HAMİŞ; üzüntülerimizden bahsederken Halil Sezai’leşme, kişiliğimizden derinlemesine bahsederken Nihat Doğan’laşma riskiyle her zaman karşı karşıyayızdır. Ve giderek Amerikalılaşan, kameranın bize yöneldiğini gören bizler; büyük hayallerle bir gün Tarantino’nun hayatımızı filme çekeceğini, Obama’nın gelip hal hatır soracağını, tek başımıza devrim yapabileceğimizi, efsanevi, meşhur âşık çiftlerden aşağı kalmaz aşklar yaşayacağımızı filan sanıyoruz.
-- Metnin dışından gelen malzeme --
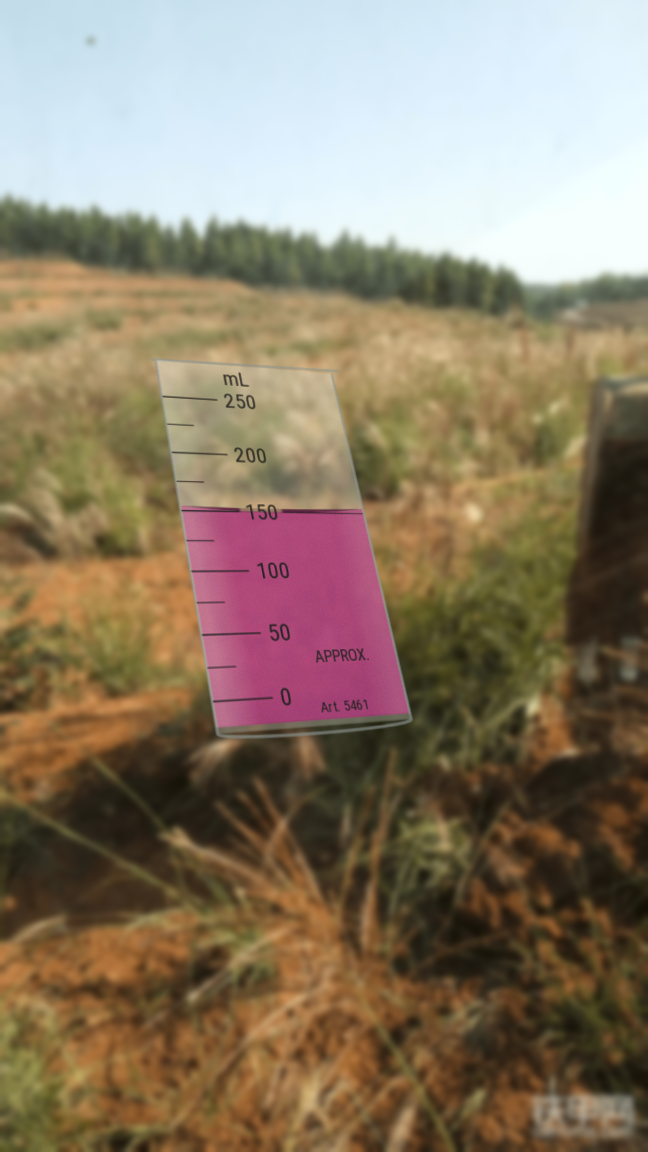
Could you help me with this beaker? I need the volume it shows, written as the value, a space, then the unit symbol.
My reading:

Her gün daha da yabancılaşarak kendimize, absürt hikayelere gönüllü malzeme oluyoruz. Yalnız bize bağlı olmayan şeylere bağlanarak güçsüzleşiyoruz: dostluk gibi, şöhret gibi, aşk gibi… Fikriyatımız, maddiyata yansımamış, direkt o olmuş şekilde. Bu bir kesime ait gazeteyi ihtiyari cebine dikkatsizce koyup ‘cümle âlem görsün, beni öyle bilsin’ şeklindeki tam ofsaytlık bir harekete benziyor.

Yani pek bir şey değişmiyor feyzbuk nedeniyle ahir ömrünüzde. Keşke kızacak, küsecek kadar sevseydim buradaki yalanları. Çoğunuzla bayram seyran anca görüşürüz. Ama bazınızla hakikaten büyük ihtimal görüş(e)meyeceğiz –kaderin ufak sürprizleri hariç– o sebepten bir sonraki cümle biraz fiyakalı kaçabilir.

Hiç bir fıtrat firkati kabul etmez aslında. Bu da en insani bir şey ki terlemek, esnemek, tükürmek kadar… Fakat ne yaparsın, yanlışlar her daim insanla alakalı.


Hepimize akıl sağlığı yerinde günler, gerçek ilişkiler, elle dokunulur dostluklar diliyorum.